Et, pour revenir sur l’interprétation de Naugrette et ses collègues savants, il est évident que la pulsion, le mal, le non-dit peut être interprété comme une allégorie de l’homosexualité et de son impossibilité dans la société londonienne des années 1880. Mais il pourrait tout autant être interprété comme une dénonciation de mœurs autrement plus répréhensibles, comme la pédophilie ou encore la torture. Ou encore simplement comme celle dont il est explicitement question dans le livre : la violence pure et simple, menant jusqu’au meurtre comme assouvissement de sa pulsion et au suicide comme forme de rédemption.

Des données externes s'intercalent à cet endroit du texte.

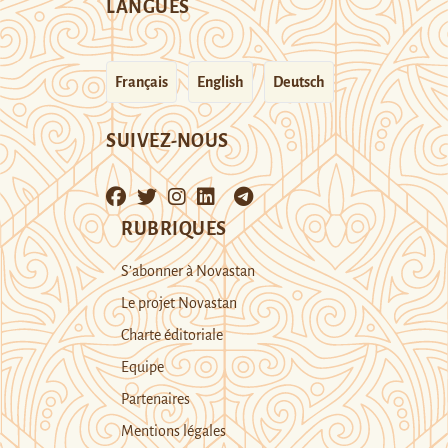
LANGUES
Français
English
Deutsch
SUIVEZ-NOUS
RUBRIQUES
S’abonner à Novastan
Le projet Novastan
Charte éditoriale
Equipe
Partenaires
Mentions légales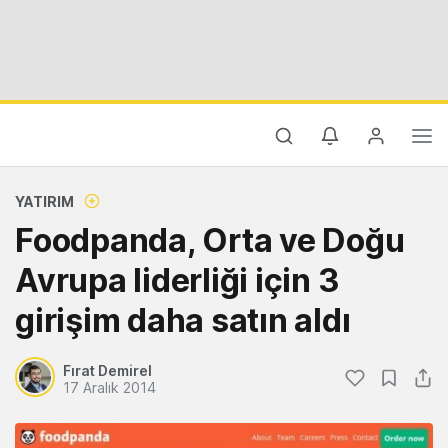
YATIRIM
Foodpanda, Orta ve Doğu
Avrupa liderliği için 3
girişim daha satın aldı
Fırat Demirel
17 Aralık 2014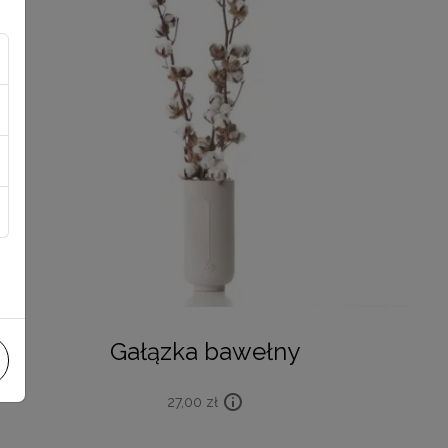
Gałązka bawełny
27,00
zł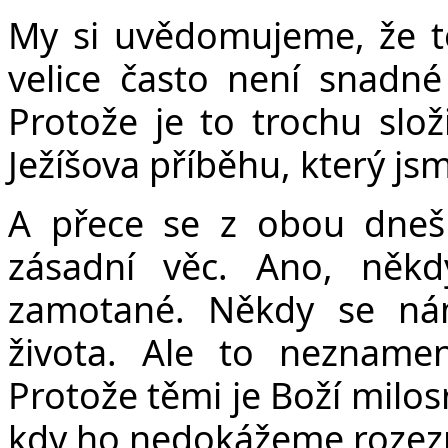
My si uvědomujeme, že to
velice často není snadné
Protože je to trochu slož
Ježíšova příběhu, který jsm
A přece se z obou dneš
zásadní věc. Ano, někd
zamotané. Někdy se ná
života. Ale to neznamen
Protože těmi je Boží milosrd
kdy ho nedokážeme rozez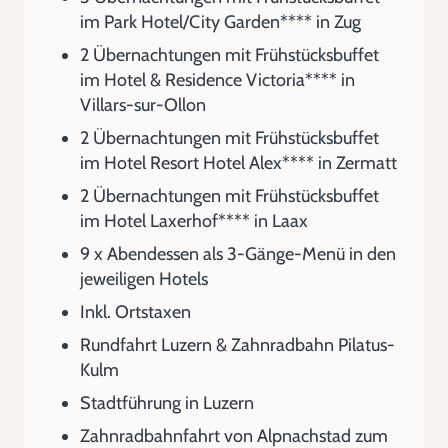
im Park Hotel/City Garden**** in Zug
2 Übernachtungen mit Frühstücksbuffet
im Hotel & Residence Victoria**** in
Villars-sur-Ollon
2 Übernachtungen mit Frühstücksbuffet
im Hotel Resort Hotel Alex**** in Zermatt
2 Übernachtungen mit Frühstücksbuffet
im Hotel Laxerhof**** in Laax
9 x Abendessen als 3-Gänge-Menü in den
jeweiligen Hotels
Inkl. Ortstaxen
Rundfahrt Luzern & Zahnradbahn Pilatus-
Kulm
Stadtführung in Luzern
Zahnradbahnfahrt von Alpnachstad zum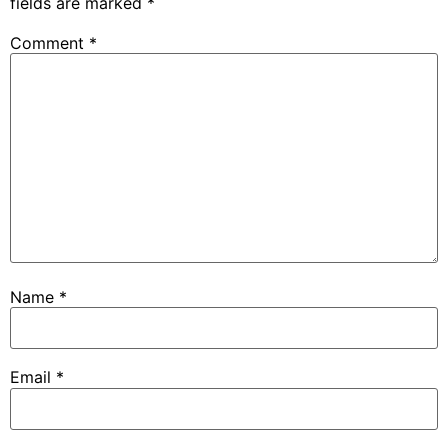
fields are marked
*
Comment
*
Name
*
Email
*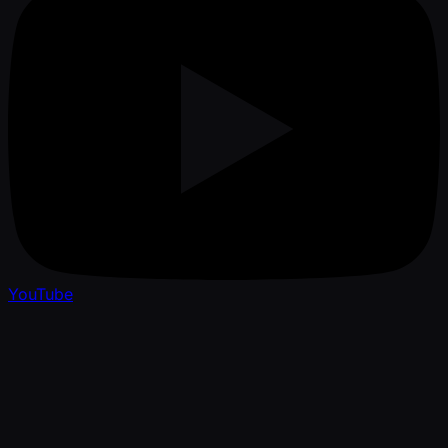
YouTube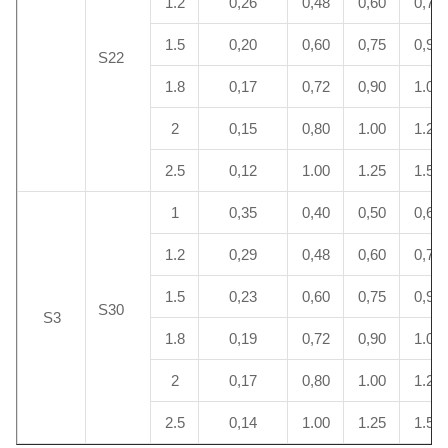
1.2
0,26
0,48
0,60
0,72
1.5
0,20
0,60
0,75
0,90
S22
1.8
0,17
0,72
0,90
1.08
2
0,15
0,80
1.00
1.20
2.5
0,12
1.00
1.25
1.50
1
0,35
0,40
0,50
0,60
1.2
0,29
0,48
0,60
0,72
1.5
0,23
0,60
0,75
0,90
S30
S3
1.8
0,19
0,72
0,90
1.08
2
0,17
0,80
1.00
1.20
2.5
0,14
1.00
1.25
1.50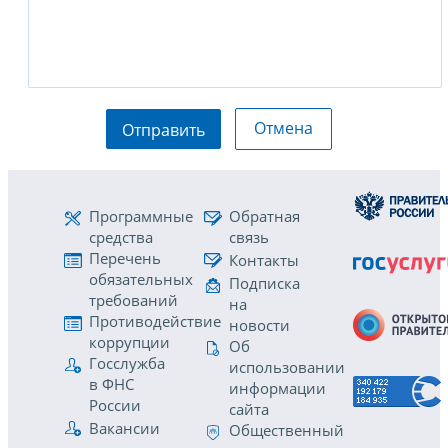
Отмена
Отправить
Программные
Обратная
средства
связь
Перечень
Контакты
обязательных
Подписка
требований
на
Противодействие
новости
коррупции
Об
Госслужба
использовании
в ФНС
информации
России
сайта
Вакансии
Общественный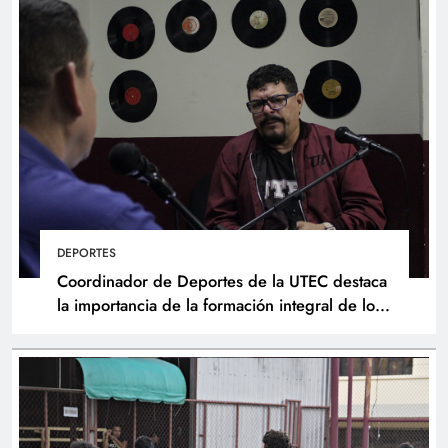
DEPORTES
Coordinador de Deportes de la UTEC destaca
la importancia de la formación integral de los
atletas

C’est en tous les cas la force de ce court texte (une petite centaine de pages) que de prêté le flanc à autant d’interprétations près de 140 ans après sa sortie initiale. Le texte fascine le lecteur d’aujourd’hui alors qu’il connait forcément l’histoire et son dénouement, le duo que forme le bon docteur et son double maléfique étant entré dans la culture populaire mondiale, référencés et parodiés dans un nombre impressionnant d’œuvres dans le siècle et demi qui suivit. Et c’est également un très bon texte en soit, une forme de novella avant l’heure, pleine de tension, de rebondissement et d’horreur. Un texte fondateur, en somme.